Leadership Lessons from Colin Powell
16 Great Leadership Lessons from Colin Powell. Below are 16 leadership lessons that I’ve adapted from Oren Harari, Univ. of San Francisco. I found them to be quite useful for me. I hope you find them useful as you continue your leadership journey.
1. Being responsible sometimes means pissing people off.
2. The day soldiers stop bringing you their problems is the day you have stopped leading them. They have either lost confidence that you can help them or concluded that you do not care. Either case is a failure of leadership.
3. Don’t be buffaloed by experts and elites. Experts often possess more data than judgments. Elites can become so inbred that they produce hemophiliacs who bleed to death as soon as they are nicked by the real world.

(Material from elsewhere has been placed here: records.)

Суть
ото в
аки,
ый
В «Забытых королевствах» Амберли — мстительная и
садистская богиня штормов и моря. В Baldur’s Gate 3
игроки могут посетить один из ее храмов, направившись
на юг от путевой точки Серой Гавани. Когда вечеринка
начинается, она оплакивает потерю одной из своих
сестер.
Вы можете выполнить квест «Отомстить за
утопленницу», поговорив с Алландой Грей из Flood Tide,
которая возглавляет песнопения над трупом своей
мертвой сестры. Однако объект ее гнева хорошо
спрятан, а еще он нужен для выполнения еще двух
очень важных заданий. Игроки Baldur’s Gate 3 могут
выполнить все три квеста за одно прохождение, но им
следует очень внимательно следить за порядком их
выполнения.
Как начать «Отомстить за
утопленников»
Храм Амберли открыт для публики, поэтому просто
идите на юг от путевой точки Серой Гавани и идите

4. Don’t be afraid to challenge the pros, even in their own backyard.
5. Never neglect the details. When everyone’s mind is dulled or distracted the leader must be doubly vigilant.
6. Command is lonely.
7. You don’t know what you can get away with until you try.
8. Keep looking below surface appearances. Don’t shrink from doing so (just) because you might not like what you find.
9. Organization doesn’t really accomplish anything. Plans don’t accomplish anything, either. Theories of management don’t much matter. Endeavors succeed or fail because of the people involved. Only by attracting the best people will you accomplish the great deeds.
10. Organization charts and hence titles count for next to nothing.
11. Never let your ego get so close to your position that when you position goes, your ego does with it.
12. Fit no stereotypes. Don’t chase the latest management fads. The situation dictates which approach best accomplishes the team’s mission.
13. When picking people: look for intelligence and judgment, and, most critically, a capacity to anticipate, to see around corners. Also look for loyalty, integrity, a high energy drive, a balanced ego, and the drive to get things done.
14. Great leaders are almost always great simplifiers, who can cut through argument, debate and doubt, to offer a solution everybody can understand.
15. Use the formula P=40 to 70, in which P stands for the probability of success and the numbers indicate the percentage of information acquired. Once the information is in the 40 to 70 range, go with your gut.
16. The commander in the field is always right and the rear echelon is wrong, unless proven otherwise.